Directions: Render all the lines below as a numbered list, omitting any blank lines.

=== Given entries ===

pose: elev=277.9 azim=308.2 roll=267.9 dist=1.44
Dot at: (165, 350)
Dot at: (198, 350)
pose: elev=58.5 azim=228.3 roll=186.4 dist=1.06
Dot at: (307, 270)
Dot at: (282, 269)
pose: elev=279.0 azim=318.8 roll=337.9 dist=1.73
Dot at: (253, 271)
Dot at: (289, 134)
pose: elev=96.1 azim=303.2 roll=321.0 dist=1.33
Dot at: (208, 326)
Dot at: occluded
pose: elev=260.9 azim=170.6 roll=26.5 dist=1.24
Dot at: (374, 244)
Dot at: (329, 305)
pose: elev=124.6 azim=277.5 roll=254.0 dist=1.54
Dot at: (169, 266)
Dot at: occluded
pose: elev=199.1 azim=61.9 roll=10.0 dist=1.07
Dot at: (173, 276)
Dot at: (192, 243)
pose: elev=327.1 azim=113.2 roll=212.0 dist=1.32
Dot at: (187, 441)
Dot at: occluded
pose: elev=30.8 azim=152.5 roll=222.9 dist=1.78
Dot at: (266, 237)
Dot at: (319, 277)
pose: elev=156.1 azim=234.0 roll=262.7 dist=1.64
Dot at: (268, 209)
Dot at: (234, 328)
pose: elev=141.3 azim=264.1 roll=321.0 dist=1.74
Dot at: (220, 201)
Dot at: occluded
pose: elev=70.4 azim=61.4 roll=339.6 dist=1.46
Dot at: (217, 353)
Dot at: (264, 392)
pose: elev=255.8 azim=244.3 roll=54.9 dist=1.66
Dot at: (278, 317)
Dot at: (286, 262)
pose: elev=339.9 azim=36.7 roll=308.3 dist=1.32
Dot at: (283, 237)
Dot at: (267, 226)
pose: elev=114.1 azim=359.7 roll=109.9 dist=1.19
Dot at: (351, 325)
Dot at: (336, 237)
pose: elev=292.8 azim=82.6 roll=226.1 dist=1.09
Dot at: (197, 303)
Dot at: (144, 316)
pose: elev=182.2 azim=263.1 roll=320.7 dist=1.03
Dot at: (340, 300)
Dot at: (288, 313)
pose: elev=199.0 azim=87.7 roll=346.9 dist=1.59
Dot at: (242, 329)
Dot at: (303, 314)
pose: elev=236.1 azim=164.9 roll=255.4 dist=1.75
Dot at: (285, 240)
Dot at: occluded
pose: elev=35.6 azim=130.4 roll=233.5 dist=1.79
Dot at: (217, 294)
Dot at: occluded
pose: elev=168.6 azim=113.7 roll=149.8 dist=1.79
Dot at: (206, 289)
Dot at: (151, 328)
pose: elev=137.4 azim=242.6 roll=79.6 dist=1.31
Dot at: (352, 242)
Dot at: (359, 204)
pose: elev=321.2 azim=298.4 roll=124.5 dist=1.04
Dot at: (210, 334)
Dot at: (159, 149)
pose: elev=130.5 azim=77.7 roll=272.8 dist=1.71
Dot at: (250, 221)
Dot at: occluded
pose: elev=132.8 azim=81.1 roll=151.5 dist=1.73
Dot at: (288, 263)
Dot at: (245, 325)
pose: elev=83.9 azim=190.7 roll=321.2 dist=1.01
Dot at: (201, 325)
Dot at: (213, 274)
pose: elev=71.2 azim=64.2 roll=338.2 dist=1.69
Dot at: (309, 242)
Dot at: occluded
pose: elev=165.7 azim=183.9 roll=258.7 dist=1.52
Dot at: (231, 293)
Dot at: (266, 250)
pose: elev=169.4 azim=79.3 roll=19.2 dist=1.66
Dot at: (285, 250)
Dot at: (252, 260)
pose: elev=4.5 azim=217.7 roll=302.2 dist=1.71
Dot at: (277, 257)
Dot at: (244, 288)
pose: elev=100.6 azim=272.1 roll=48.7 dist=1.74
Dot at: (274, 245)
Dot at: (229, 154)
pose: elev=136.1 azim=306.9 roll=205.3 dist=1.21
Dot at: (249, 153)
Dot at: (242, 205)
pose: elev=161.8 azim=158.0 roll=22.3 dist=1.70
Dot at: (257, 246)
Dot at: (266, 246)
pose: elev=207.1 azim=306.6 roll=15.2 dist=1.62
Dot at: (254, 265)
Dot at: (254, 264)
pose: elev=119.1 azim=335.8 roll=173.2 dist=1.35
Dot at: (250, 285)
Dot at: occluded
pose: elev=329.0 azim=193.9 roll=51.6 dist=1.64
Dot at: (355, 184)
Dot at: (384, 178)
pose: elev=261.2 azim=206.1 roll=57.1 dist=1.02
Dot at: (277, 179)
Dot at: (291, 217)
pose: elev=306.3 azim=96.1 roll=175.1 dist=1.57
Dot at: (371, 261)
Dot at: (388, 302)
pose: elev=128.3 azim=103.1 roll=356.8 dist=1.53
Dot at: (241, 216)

===

Result:
1. pose: elev=277.9 azim=308.2 roll=267.9 dist=1.44
2. Dot at: (165, 350)
3. Dot at: (198, 350)
4. pose: elev=58.5 azim=228.3 roll=186.4 dist=1.06
5. Dot at: (307, 270)
6. Dot at: (282, 269)
7. pose: elev=279.0 azim=318.8 roll=337.9 dist=1.73
8. Dot at: (253, 271)
9. Dot at: (289, 134)
10. pose: elev=96.1 azim=303.2 roll=321.0 dist=1.33
11. Dot at: (208, 326)
12. Dot at: occluded
13. pose: elev=260.9 azim=170.6 roll=26.5 dist=1.24
14. Dot at: (374, 244)
15. Dot at: (329, 305)
16. pose: elev=124.6 azim=277.5 roll=254.0 dist=1.54
17. Dot at: (169, 266)
18. Dot at: occluded
19. pose: elev=199.1 azim=61.9 roll=10.0 dist=1.07
20. Dot at: (173, 276)
21. Dot at: (192, 243)
22. pose: elev=327.1 azim=113.2 roll=212.0 dist=1.32
23. Dot at: (187, 441)
24. Dot at: occluded
25. pose: elev=30.8 azim=152.5 roll=222.9 dist=1.78
26. Dot at: (266, 237)
27. Dot at: (319, 277)
28. pose: elev=156.1 azim=234.0 roll=262.7 dist=1.64
29. Dot at: (268, 209)
30. Dot at: (234, 328)
31. pose: elev=141.3 azim=264.1 roll=321.0 dist=1.74
32. Dot at: (220, 201)
33. Dot at: occluded
34. pose: elev=70.4 azim=61.4 roll=339.6 dist=1.46
35. Dot at: (217, 353)
36. Dot at: (264, 392)
37. pose: elev=255.8 azim=244.3 roll=54.9 dist=1.66
38. Dot at: (278, 317)
39. Dot at: (286, 262)
40. pose: elev=339.9 azim=36.7 roll=308.3 dist=1.32
41. Dot at: (283, 237)
42. Dot at: (267, 226)
43. pose: elev=114.1 azim=359.7 roll=109.9 dist=1.19
44. Dot at: (351, 325)
45. Dot at: (336, 237)
46. pose: elev=292.8 azim=82.6 roll=226.1 dist=1.09
47. Dot at: (197, 303)
48. Dot at: (144, 316)
49. pose: elev=182.2 azim=263.1 roll=320.7 dist=1.03
50. Dot at: (340, 300)
51. Dot at: (288, 313)
52. pose: elev=199.0 azim=87.7 roll=346.9 dist=1.59
53. Dot at: (242, 329)
54. Dot at: (303, 314)
55. pose: elev=236.1 azim=164.9 roll=255.4 dist=1.75
56. Dot at: (285, 240)
57. Dot at: occluded
58. pose: elev=35.6 azim=130.4 roll=233.5 dist=1.79
59. Dot at: (217, 294)
60. Dot at: occluded
61. pose: elev=168.6 azim=113.7 roll=149.8 dist=1.79
62. Dot at: (206, 289)
63. Dot at: (151, 328)
64. pose: elev=137.4 azim=242.6 roll=79.6 dist=1.31
65. Dot at: (352, 242)
66. Dot at: (359, 204)
67. pose: elev=321.2 azim=298.4 roll=124.5 dist=1.04
68. Dot at: (210, 334)
69. Dot at: (159, 149)
70. pose: elev=130.5 azim=77.7 roll=272.8 dist=1.71
71. Dot at: (250, 221)
72. Dot at: occluded
73. pose: elev=132.8 azim=81.1 roll=151.5 dist=1.73
74. Dot at: (288, 263)
75. Dot at: (245, 325)
76. pose: elev=83.9 azim=190.7 roll=321.2 dist=1.01
77. Dot at: (201, 325)
78. Dot at: (213, 274)
79. pose: elev=71.2 azim=64.2 roll=338.2 dist=1.69
80. Dot at: (309, 242)
81. Dot at: occluded
82. pose: elev=165.7 azim=183.9 roll=258.7 dist=1.52
83. Dot at: (231, 293)
84. Dot at: (266, 250)
85. pose: elev=169.4 azim=79.3 roll=19.2 dist=1.66
86. Dot at: (285, 250)
87. Dot at: (252, 260)
88. pose: elev=4.5 azim=217.7 roll=302.2 dist=1.71
89. Dot at: (277, 257)
90. Dot at: (244, 288)
91. pose: elev=100.6 azim=272.1 roll=48.7 dist=1.74
92. Dot at: (274, 245)
93. Dot at: (229, 154)
94. pose: elev=136.1 azim=306.9 roll=205.3 dist=1.21
95. Dot at: (249, 153)
96. Dot at: (242, 205)
97. pose: elev=161.8 azim=158.0 roll=22.3 dist=1.70
98. Dot at: (257, 246)
99. Dot at: (266, 246)
100. pose: elev=207.1 azim=306.6 roll=15.2 dist=1.62
101. Dot at: (254, 265)
102. Dot at: (254, 264)
103. pose: elev=119.1 azim=335.8 roll=173.2 dist=1.35
104. Dot at: (250, 285)
105. Dot at: occluded
106. pose: elev=329.0 azim=193.9 roll=51.6 dist=1.64
107. Dot at: (355, 184)
108. Dot at: (384, 178)
109. pose: elev=261.2 azim=206.1 roll=57.1 dist=1.02
110. Dot at: (277, 179)
111. Dot at: (291, 217)
112. pose: elev=306.3 azim=96.1 roll=175.1 dist=1.57
113. Dot at: (371, 261)
114. Dot at: (388, 302)
115. pose: elev=128.3 azim=103.1 roll=356.8 dist=1.53
116. Dot at: (241, 216)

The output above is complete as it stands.